Textauszug »

---

Alleingänge in der Flüchtlingspolitik

Möglich ist auch, dass ihr der Machtkampf in der Linkspartei mehr zusetzt, als sie auch sich selbst eingestehen wollte. Seit Jahren schon, im Prinzip seit sie 2015 zur Fraktionschefin aufstieg, schlagen die Wogen zwischen Wagenknecht und der Parteispitze um Katja Kipping hoch. Auch Teile der Fraktion kritisierten ihre Chefin zwischenzeitlich scharf - wegen ihrer Alleingänge in der Flüchtlingspolitik, wegen des Engagements für „Aufstehen“, weil sie lieber ihre eigene Meinung vertritt, als die der Fraktion. Man sprach ihr die Fähigkeiten ab zu führen, zu organisieren und zu integrieren. Hinter vorgehaltener Hand zählte man schon, wie viele Stimmen für einen Putsch, eine Abwahl nötig wären.

Doch eigentlich hatten sich Fraktion und Partei im Januar zusammengerauft. Vor den wichtigen Landtagswahlen in Bremen, Brandenburg, Sachsen und Thüringen verordnete sich die Linke ein bisschen Frieden - und der schien auch ziemlich gut zu halten.

Jetzt wird sich die Fraktion unerwartet neu ordnen müssen. Noch gebe es keine Kandidaten für Wagenknechts Nachfolge, sagt Korte. Er werde sich aber dafür einsetzen, dass weiter alle große Strömungen der Partei vertreten seien. Gewählt wird ganz normal im Herbst, vorzeitige Neuwahlen zunächst ausgeschlossen.

Neue Partnerschaften jetzt realistischer

Wagenknecht werde auch wie geplant im Wahlkampf für die Linke auftreten, sagt Korte - „selbstverständlich mit dem Hinweis: soweit es ihre Gesundheit zulässt“. Das dürfte vor allem Parteichef Bernd Riexinger wichtig sein. „Ich hoffe, dass Sahra Wagenknecht der Linken als wichtiges Gesicht weiter zur Verfügung steht“, sagte er dem Redaktionsnetzwerk Deutschland.

---

Deine Aufgaben »
[a] Gib den Abschnitt des Textauszugs, beginnend mit „Doch eigentlich hatten“ und endend mit „gut zu halten.“, noch einmal wieder. Aktualisiere dabei „Januar“ zu „Februar“.
[b] Entscheide für jede Aussage, ob sie mit dem Textauszug übereinstimmt. Antworte jeweils mit Ja oder Nein und zitiere die entscheidenden Worte des Textauszugs. (i) Wagenknecht wurde 2015 Fraktionschefin. (ii) Für Wagenknechts Nachfolge gibt es bereits Kandidaten. (iii) Gewählt wird im Herbst.

Ausgangsmaterial »
---

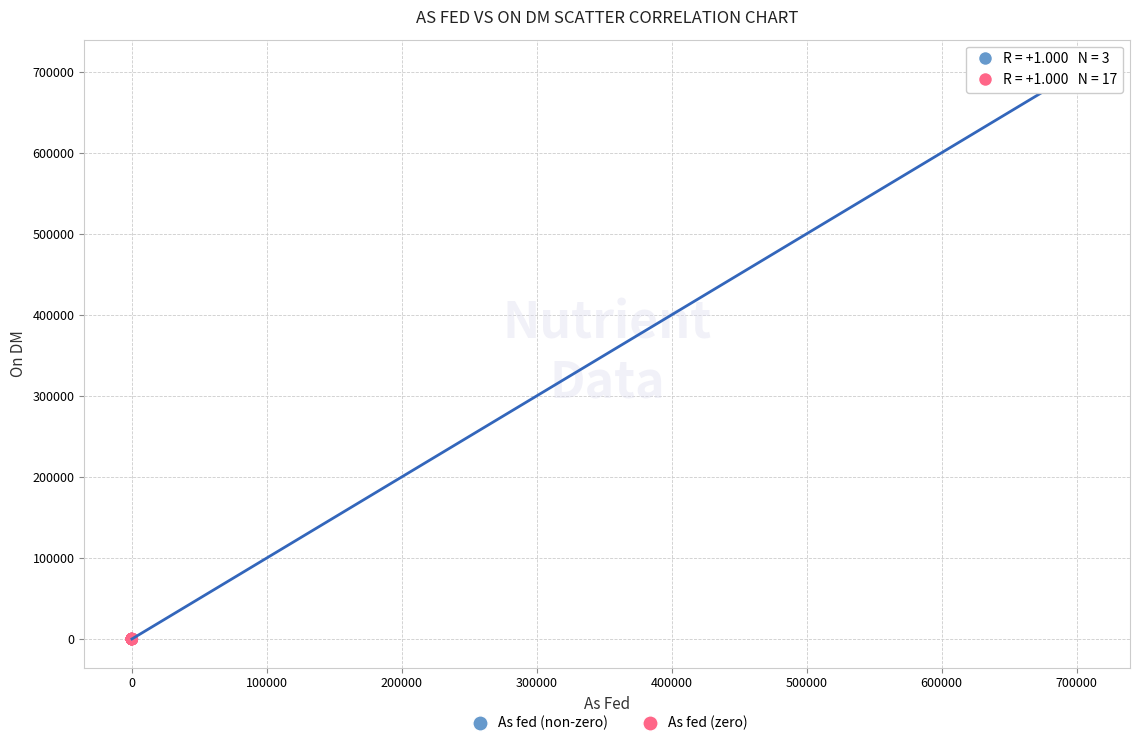

Which series reaches the maximum Y coordinate?

As fed (non-zero)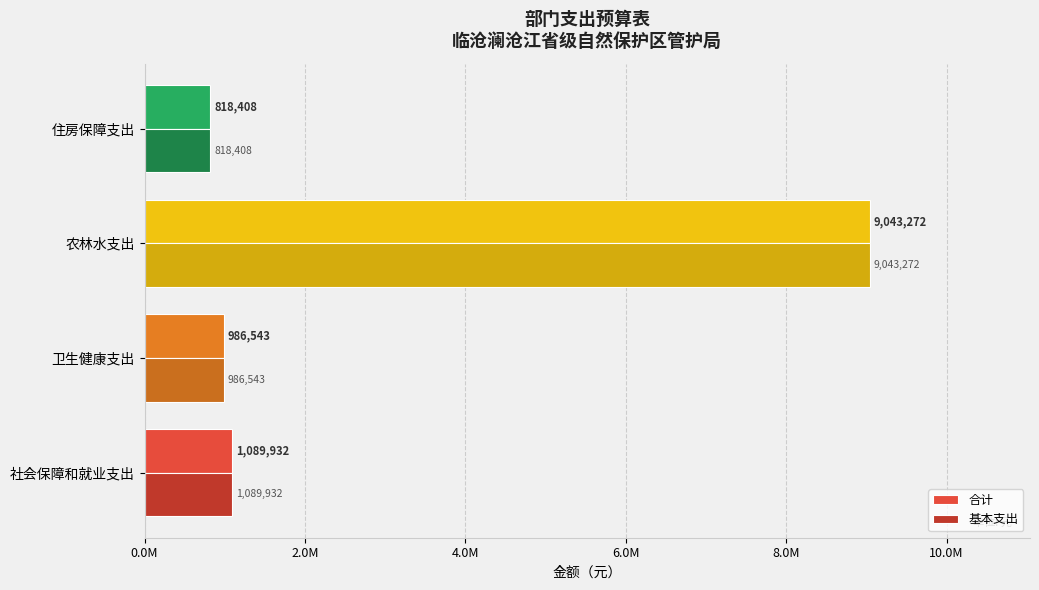

What are all the series names shown in the legend?

合计, 基本支出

---

Lösungen »
[a]
Doch eigentlich hatten sich Fraktion und Partei im Februar zusammengerauft. Vor den wichtigen Landtagswahlen in Bremen, Brandenburg, Sachsen und Thüringen verordnete sich die Linke ein bisschen Frieden - und der schien auch ziemlich gut zu halten.

[b]
(i) Ja: „seit sie 2015 zur Fraktionschefin aufstieg“
(ii) Nein: „Noch gebe es keine Kandidaten für Wagenknechts Nachfolge“
(iii) Ja: „Gewählt wird ganz normal im Herbst“